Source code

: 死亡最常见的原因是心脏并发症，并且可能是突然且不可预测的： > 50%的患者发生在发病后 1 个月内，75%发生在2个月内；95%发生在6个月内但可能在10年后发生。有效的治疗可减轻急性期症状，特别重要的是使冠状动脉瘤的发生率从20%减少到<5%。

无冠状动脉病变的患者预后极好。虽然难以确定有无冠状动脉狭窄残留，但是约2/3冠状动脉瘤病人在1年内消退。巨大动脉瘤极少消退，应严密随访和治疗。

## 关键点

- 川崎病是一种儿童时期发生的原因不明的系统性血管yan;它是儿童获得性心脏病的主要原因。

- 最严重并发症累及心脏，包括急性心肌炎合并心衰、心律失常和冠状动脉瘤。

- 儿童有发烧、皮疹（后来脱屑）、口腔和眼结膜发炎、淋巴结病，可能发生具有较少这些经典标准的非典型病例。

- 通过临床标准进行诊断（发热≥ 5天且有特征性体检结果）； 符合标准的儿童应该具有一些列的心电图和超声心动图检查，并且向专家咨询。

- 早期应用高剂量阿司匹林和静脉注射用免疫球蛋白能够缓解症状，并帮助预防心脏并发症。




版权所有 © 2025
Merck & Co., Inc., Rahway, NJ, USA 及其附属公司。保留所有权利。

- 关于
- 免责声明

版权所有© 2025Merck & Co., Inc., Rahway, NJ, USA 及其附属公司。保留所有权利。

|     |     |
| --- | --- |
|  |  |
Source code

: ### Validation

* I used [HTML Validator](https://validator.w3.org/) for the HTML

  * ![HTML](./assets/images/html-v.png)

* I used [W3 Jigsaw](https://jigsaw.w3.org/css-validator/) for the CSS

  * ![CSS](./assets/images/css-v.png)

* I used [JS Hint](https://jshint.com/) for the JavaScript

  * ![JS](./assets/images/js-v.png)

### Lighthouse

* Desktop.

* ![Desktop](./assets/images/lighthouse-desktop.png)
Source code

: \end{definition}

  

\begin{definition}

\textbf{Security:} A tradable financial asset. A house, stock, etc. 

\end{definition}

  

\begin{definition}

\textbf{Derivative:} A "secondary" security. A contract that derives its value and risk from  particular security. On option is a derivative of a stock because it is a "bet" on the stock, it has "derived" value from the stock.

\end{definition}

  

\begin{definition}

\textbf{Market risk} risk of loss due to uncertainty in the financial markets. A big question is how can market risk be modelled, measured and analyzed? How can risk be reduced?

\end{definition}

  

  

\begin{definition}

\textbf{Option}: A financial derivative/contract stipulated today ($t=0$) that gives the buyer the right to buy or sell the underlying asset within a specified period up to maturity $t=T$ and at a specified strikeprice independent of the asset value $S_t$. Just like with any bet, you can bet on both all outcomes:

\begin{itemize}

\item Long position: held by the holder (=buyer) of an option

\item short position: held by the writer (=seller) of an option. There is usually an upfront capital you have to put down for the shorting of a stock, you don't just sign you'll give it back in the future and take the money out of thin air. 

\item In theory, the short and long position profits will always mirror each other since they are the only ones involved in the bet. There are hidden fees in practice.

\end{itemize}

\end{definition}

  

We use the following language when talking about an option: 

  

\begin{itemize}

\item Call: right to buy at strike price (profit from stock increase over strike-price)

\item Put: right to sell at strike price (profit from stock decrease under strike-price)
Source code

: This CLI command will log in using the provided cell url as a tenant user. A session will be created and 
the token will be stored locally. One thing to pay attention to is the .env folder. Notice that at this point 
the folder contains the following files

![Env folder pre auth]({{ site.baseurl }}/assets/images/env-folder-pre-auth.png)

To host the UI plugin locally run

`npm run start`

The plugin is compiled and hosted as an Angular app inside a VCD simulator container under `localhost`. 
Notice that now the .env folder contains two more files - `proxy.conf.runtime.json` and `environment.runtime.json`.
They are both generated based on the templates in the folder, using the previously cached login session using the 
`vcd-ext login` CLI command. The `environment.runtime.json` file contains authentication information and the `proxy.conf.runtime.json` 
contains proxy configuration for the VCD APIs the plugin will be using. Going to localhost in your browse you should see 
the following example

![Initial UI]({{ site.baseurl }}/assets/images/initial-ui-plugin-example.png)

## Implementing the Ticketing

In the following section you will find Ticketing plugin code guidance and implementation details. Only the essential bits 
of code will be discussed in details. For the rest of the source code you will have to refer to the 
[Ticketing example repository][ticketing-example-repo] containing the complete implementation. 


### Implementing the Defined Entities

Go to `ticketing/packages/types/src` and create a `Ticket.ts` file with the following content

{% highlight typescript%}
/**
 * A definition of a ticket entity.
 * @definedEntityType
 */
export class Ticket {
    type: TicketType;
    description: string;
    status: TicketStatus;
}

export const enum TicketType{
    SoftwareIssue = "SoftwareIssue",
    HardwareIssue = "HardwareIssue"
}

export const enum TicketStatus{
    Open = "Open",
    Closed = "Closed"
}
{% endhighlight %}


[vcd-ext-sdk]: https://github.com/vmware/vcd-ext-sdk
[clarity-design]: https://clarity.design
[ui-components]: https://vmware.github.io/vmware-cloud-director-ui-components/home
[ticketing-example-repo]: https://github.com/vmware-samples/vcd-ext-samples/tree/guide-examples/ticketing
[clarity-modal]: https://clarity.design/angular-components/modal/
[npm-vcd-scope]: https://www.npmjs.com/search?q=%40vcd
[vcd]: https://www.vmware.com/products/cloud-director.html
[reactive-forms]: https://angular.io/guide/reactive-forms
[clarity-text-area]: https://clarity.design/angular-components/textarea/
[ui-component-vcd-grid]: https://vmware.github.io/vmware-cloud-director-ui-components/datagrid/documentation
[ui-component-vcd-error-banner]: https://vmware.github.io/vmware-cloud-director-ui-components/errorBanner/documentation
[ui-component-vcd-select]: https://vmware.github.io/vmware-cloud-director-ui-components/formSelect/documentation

****************************************

Please report every line among the entries that includes "export".

export class Ticket {
export const enum TicketType{
export const enum TicketStatus{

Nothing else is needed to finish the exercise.